# Assignment
Write out again only the lines running from the one that contains "image shows no" to the end of the records below, including both the first and the last.

** Opening Entries shown block **

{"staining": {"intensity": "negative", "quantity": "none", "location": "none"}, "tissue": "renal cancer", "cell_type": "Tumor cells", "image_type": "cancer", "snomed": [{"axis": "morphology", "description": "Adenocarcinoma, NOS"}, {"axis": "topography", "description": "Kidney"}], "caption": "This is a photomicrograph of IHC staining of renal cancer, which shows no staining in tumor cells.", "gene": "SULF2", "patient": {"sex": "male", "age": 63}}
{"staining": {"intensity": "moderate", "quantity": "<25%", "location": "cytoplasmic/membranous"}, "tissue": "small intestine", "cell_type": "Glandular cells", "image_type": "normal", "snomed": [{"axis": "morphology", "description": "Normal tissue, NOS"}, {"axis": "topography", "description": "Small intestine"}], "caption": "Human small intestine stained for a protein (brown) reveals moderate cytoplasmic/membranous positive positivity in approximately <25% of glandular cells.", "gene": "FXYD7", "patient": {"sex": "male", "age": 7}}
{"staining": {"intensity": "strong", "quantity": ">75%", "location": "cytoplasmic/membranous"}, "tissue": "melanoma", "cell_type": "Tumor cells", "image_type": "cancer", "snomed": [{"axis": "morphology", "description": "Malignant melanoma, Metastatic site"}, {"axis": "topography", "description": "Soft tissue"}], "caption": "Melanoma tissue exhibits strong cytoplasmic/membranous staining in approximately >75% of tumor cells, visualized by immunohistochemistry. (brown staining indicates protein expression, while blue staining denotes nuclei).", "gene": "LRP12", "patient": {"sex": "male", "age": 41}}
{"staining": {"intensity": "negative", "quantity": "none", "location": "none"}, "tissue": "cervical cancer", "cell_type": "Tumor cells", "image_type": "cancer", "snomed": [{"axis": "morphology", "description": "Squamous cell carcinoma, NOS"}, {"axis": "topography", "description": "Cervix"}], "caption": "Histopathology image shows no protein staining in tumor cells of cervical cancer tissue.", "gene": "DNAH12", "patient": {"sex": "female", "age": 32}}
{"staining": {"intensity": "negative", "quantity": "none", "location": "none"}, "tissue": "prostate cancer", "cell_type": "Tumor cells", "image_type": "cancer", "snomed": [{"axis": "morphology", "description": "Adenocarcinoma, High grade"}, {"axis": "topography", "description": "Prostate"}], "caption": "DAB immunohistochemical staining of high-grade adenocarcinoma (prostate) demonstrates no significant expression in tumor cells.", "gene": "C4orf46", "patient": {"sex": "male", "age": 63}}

** Closing Entries shown block **

# Exercise output
{"staining": {"intensity": "negative", "quantity": "none", "location": "none"}, "tissue": "cervical cancer", "cell_type": "Tumor cells", "image_type": "cancer", "snomed": [{"axis": "morphology", "description": "Squamous cell carcinoma, NOS"}, {"axis": "topography", "description": "Cervix"}], "caption": "Histopathology image shows no protein staining in tumor cells of cervical cancer tissue.", "gene": "DNAH12", "patient": {"sex": "female", "age": 32}}
{"staining": {"intensity": "negative", "quantity": "none", "location": "none"}, "tissue": "prostate cancer", "cell_type": "Tumor cells", "image_type": "cancer", "snomed": [{"axis": "morphology", "description": "Adenocarcinoma, High grade"}, {"axis": "topography", "description": "Prostate"}], "caption": "DAB immunohistochemical staining of high-grade adenocarcinoma (prostate) demonstrates no significant expression in tumor cells.", "gene": "C4orf46", "patient": {"sex": "male", "age": 63}}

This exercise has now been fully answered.